If we were paying them, they should have been friendly, right?”
Skibicki shook his head.
“No, I heard enough and seen enough over there to know. It was a drug op. Gold for drugs, which they could turn a big profit on back here in the states. How the hell do you think they can fund all their bullshit? And those people who were after us wanted us a hell of a lot more
than the VC and NVA usually did. They wanted us real bad to absorb the casualties they took.”
“But what about the Army?” Boomer asked.
“Didn’t the Special Ops commander — this Colonel Rison — do anything about his people getting caught up in that?”

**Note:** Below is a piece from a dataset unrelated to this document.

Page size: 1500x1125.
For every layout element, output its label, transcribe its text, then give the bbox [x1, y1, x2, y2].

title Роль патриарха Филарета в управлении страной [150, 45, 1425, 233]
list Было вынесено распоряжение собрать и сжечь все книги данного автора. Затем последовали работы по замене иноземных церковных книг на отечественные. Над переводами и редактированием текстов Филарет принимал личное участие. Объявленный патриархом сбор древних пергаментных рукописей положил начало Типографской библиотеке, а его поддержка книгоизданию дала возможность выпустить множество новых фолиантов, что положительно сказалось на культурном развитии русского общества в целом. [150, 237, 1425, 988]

“Listen, Boomer. I don’t know what the hell you’ve been doing, but let me tell you a few things I’ve learned in my time. One is that you don’t fuck with the CIA. And the other is that the CIA and the top ranks of the Army are wired in tight. It’s us guys wearing the green beanies who are on the outside. Everyone always thinks the CIA is some world unto its own, but you just need to look at its history to see that it was formed right out of the Army at the end of the Second World War. And its aims and the Army’s have never been very far apart. Hell, Boomer, whenever you give someone a whole lot of power, then cloak it in secrecy in the name of national security, you got the ingredients for some bad shit to happen.
“Hell, that whole fucking war was just like a big game for some of them people. Think about it. What the fuck were we doing? We didn’t fight it to win, and we didn’t fight it to lose. We just sort of dicked around until the damn civilians had enough of it and made us come home.”
Boomer had heard it all before from other veterans. He was surprised, though, when Skibicki leaned forward and grabbed his arm.
“You went to West Point, didn’t you? I heard you took the Presidential from your dad’s medal.”
“Yeah,” Boomer said, extracting his arm from the other man’s fierce grip.
“That’s pretty ironic,” Skibicki growled, “considering how it was West Pointers that got your dad killed.”
“What do you mean? You said it was the CIA.”
“Colonel Rison was a West Pointer. He told me about some of the shit that was going on. Hell, they tried to courtmartial him about six months after your dad got killed.”
“What happened to him?” Boomer asked.